I have tried out an inexpensive ($30) heart rate monitor watch and found it to be very quirky, despite putting the relevant conductive gel on the sensor. Perhaps the expensive ones are more reliable and do not give such spurious readings? Any ideas on how to extend my activity log to incorporate some of these aspects?

Running Free

Having run barefoot for around a year, I have decided to start keeping an online record of my progress, since I have made such a huge amount of progress in my running in only a year. One of the main interesting things that has happened is that I have increased body awareness and a more complete understanding about what it means to be really healthy. My original goal was to simulate some of the things that our ancestors did, to put my body through the same kinds of demands that it has evolved to do, so that I would be living more in tune with our design, not fighting it or somehow trying to "overcome" nature.
With this in mind, I am constantly finding new ways of being a natural athlete. Something I have just read about is free running, or Parkour, which is something else I shall try to incorporate into my running. I am often tempted to leap up onto things as I run, to hurdle benches and up onto small walls, since otherwise, a kind of monotony can set in. Instead of doing boring press-ups and sit-ups, why not climb over walls and practice rolls to build further body strength? Which is more fun? Which is more natural?

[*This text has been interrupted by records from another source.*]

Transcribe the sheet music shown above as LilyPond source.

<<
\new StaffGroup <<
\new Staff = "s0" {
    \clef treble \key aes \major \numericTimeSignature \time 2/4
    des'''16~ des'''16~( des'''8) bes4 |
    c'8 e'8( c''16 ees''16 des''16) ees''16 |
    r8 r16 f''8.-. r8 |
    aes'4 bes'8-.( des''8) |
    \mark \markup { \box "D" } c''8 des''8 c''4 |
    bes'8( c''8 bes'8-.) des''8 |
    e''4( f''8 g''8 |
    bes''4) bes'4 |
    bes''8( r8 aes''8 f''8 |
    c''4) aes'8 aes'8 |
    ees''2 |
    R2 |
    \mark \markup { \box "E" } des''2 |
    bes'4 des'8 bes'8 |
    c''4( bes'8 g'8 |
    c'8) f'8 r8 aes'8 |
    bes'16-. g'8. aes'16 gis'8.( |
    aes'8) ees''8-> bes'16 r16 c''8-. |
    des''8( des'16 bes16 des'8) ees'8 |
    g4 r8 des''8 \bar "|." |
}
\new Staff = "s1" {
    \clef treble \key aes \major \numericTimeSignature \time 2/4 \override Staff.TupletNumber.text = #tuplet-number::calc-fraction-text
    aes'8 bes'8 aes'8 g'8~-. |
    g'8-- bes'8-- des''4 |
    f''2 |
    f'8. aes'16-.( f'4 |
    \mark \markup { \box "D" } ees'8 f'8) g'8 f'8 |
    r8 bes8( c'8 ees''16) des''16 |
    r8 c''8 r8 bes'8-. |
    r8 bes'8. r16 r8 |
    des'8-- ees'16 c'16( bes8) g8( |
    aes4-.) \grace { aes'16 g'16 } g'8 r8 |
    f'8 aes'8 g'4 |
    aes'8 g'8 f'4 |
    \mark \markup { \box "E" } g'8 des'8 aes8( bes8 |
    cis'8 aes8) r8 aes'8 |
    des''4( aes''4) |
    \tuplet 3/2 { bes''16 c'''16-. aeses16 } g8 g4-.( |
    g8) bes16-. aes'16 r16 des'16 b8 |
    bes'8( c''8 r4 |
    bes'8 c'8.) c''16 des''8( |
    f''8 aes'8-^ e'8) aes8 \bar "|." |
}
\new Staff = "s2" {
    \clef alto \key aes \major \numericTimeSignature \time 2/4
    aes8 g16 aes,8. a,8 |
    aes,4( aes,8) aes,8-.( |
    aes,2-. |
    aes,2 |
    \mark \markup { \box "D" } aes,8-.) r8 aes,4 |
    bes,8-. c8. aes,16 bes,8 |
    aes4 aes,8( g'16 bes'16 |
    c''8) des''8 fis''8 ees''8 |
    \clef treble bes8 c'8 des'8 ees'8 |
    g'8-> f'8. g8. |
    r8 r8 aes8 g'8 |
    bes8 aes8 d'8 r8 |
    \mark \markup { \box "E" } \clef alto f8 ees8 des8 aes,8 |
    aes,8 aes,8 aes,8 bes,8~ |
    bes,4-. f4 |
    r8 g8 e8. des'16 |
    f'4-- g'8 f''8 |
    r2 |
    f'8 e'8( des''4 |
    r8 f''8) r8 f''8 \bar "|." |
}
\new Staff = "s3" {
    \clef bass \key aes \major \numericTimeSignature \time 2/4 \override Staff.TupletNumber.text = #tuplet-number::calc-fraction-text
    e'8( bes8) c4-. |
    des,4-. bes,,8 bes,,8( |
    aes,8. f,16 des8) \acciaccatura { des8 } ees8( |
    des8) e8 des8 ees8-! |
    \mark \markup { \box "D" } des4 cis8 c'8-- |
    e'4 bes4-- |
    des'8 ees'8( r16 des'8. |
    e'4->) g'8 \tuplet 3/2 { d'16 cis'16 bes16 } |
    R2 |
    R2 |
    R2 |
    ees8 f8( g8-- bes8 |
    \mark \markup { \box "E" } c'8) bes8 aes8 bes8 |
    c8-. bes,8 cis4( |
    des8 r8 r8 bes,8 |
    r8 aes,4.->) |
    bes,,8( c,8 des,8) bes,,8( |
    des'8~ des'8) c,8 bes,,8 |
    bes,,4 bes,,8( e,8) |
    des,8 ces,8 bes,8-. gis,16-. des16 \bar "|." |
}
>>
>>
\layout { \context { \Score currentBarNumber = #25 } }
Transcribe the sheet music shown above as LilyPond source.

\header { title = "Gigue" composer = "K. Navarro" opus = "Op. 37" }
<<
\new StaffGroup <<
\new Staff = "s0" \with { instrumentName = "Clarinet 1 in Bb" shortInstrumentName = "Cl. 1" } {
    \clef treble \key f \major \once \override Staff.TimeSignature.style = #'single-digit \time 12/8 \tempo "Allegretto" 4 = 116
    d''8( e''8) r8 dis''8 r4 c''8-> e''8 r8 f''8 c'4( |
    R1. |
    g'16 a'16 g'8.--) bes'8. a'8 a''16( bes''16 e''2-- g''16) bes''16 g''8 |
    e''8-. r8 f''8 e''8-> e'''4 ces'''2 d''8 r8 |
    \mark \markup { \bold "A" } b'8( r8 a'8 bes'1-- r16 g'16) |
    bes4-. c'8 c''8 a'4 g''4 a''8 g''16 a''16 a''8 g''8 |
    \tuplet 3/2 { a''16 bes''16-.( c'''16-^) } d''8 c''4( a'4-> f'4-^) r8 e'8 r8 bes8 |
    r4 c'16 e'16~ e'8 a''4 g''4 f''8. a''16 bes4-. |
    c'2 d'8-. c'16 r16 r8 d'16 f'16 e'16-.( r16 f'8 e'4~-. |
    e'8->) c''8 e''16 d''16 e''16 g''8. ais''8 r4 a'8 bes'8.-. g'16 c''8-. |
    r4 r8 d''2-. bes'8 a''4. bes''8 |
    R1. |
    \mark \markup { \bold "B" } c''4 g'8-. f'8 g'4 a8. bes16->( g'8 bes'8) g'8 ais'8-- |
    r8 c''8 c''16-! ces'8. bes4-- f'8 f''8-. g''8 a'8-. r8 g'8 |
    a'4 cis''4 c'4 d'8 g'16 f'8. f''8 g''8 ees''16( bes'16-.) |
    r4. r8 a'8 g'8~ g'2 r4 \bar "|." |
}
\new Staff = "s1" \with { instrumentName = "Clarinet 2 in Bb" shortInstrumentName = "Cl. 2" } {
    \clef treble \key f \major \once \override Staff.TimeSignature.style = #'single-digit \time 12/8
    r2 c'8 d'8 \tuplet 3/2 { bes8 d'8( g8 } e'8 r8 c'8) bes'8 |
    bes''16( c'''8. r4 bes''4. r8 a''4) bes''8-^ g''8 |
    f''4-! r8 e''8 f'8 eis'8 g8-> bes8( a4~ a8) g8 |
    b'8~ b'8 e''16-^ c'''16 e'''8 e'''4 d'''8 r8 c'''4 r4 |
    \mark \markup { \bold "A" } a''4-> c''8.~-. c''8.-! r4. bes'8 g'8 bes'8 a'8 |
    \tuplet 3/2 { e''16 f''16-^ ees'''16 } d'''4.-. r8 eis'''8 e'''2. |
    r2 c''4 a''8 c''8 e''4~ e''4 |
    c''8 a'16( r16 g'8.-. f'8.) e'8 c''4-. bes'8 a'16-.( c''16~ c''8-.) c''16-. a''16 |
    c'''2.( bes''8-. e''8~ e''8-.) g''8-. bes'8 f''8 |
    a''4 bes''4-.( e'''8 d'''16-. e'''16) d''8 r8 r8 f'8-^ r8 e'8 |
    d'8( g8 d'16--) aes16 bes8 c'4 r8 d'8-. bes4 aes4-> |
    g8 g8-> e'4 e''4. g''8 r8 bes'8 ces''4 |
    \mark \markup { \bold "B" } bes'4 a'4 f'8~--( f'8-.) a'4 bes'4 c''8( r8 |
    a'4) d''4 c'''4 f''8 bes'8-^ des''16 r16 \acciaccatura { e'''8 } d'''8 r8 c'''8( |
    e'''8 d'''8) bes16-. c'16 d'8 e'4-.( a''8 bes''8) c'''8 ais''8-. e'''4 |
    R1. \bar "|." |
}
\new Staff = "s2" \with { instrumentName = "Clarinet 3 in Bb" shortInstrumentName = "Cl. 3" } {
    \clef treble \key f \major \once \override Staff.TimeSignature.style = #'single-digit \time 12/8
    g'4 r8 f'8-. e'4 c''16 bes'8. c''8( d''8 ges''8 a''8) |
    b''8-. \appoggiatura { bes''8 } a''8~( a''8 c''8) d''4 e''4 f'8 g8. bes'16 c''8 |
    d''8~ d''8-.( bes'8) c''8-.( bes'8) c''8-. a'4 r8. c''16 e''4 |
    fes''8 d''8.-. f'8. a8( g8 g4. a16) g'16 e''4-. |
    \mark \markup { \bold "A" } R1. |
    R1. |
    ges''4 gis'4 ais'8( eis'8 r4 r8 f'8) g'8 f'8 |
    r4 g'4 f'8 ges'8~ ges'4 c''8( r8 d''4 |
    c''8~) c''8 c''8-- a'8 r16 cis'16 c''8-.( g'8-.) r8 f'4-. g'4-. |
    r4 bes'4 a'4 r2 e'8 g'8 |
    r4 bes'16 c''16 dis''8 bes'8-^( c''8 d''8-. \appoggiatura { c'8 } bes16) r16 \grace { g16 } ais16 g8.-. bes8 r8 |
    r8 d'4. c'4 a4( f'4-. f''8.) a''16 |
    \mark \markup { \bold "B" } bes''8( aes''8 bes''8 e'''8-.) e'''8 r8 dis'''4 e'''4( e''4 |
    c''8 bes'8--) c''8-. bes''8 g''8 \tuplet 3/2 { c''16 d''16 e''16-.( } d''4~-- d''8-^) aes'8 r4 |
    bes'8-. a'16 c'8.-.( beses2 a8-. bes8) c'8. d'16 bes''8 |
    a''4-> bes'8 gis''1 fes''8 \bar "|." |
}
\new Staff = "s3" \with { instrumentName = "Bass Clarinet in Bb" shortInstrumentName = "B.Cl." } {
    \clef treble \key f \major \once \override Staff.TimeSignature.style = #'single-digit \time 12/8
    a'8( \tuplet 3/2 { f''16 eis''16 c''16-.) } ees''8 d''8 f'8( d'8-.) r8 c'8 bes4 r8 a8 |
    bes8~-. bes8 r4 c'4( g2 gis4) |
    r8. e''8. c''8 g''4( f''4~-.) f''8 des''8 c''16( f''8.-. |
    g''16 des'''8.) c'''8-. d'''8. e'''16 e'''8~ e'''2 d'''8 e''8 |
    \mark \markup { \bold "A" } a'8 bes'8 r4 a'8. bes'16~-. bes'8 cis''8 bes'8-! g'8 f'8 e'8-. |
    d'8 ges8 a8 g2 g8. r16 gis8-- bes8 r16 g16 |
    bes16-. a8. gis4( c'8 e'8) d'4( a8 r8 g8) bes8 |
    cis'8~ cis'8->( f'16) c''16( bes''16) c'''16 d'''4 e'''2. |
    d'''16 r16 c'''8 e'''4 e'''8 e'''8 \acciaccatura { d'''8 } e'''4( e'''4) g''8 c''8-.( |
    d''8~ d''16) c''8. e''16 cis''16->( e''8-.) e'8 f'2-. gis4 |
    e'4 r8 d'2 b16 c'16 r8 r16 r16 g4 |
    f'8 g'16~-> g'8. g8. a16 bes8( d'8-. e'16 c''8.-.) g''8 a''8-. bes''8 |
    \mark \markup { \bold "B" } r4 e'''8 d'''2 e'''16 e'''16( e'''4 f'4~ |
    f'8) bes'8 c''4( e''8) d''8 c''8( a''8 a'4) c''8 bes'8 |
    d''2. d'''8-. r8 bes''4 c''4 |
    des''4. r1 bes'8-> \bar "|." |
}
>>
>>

Free running is not about leaping across building tops, but more a way of flowing around obstacles. Why not try to navigate an assault course Tai-Chi style? There are plenty of obstacles to find, there is no need to actually go to an obstacle course, just as there is no need to go to a gym if you wish to get fit. The location is immaterial too: urban, country. Imagination is the limit.

So, I am going to incorporate this third dimension into my running, to transform it from two dimensions by practicing some basic skills such as climbing walls and doing forward rolls to learn how to safely break a fall and to actively seek obstacles as I explore my environment. I look forward to improving my strength, balance and spatial awareness.